Between the line containing "right eye: (125, 126)" and the line containing "neck: (164, 180)" lies a run of lines; give that run again exactly, with both of those lines, and nothing else from the entries below.
┌──
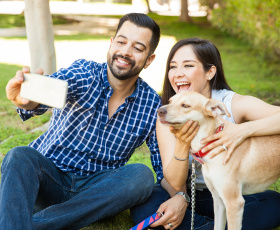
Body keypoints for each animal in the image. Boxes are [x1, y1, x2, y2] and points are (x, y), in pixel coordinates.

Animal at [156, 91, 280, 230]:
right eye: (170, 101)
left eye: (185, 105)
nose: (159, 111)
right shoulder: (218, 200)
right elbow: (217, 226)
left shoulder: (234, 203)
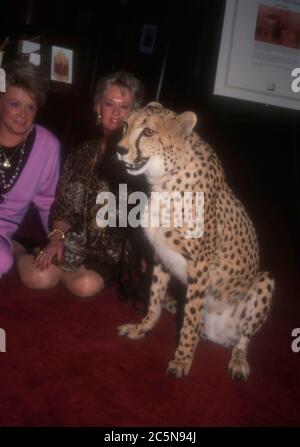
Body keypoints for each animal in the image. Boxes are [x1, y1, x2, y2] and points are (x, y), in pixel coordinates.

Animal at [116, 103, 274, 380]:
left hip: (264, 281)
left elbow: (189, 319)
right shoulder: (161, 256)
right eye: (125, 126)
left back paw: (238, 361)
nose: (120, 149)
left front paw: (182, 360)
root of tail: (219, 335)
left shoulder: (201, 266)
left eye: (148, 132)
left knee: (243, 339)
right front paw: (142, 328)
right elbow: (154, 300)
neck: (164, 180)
└──
┌──
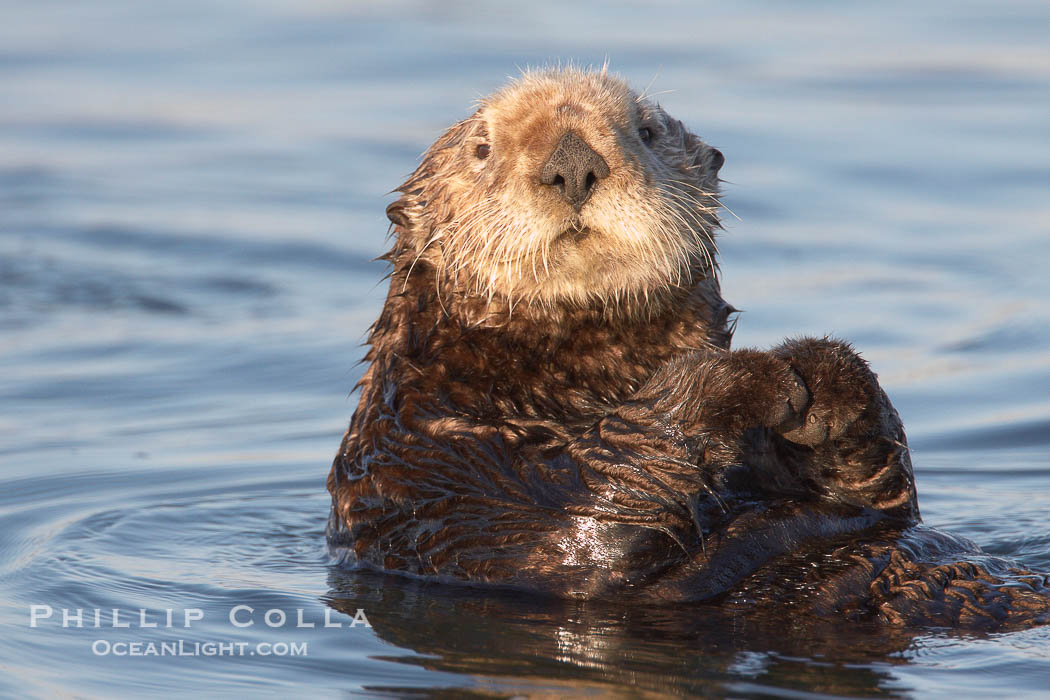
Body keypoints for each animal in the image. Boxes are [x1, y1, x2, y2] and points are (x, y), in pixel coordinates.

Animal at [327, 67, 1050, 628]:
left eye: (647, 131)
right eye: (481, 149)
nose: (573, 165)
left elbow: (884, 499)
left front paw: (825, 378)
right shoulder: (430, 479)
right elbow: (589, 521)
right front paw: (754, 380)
└──
■ **Answer to the problem**
right eye: (125, 126)
left back paw: (238, 361)
nose: (120, 149)
left front paw: (182, 360)
root of tail: (219, 335)
left shoulder: (201, 266)
left eye: (148, 132)
left knee: (243, 339)
right front paw: (142, 328)
right elbow: (154, 300)
neck: (164, 180)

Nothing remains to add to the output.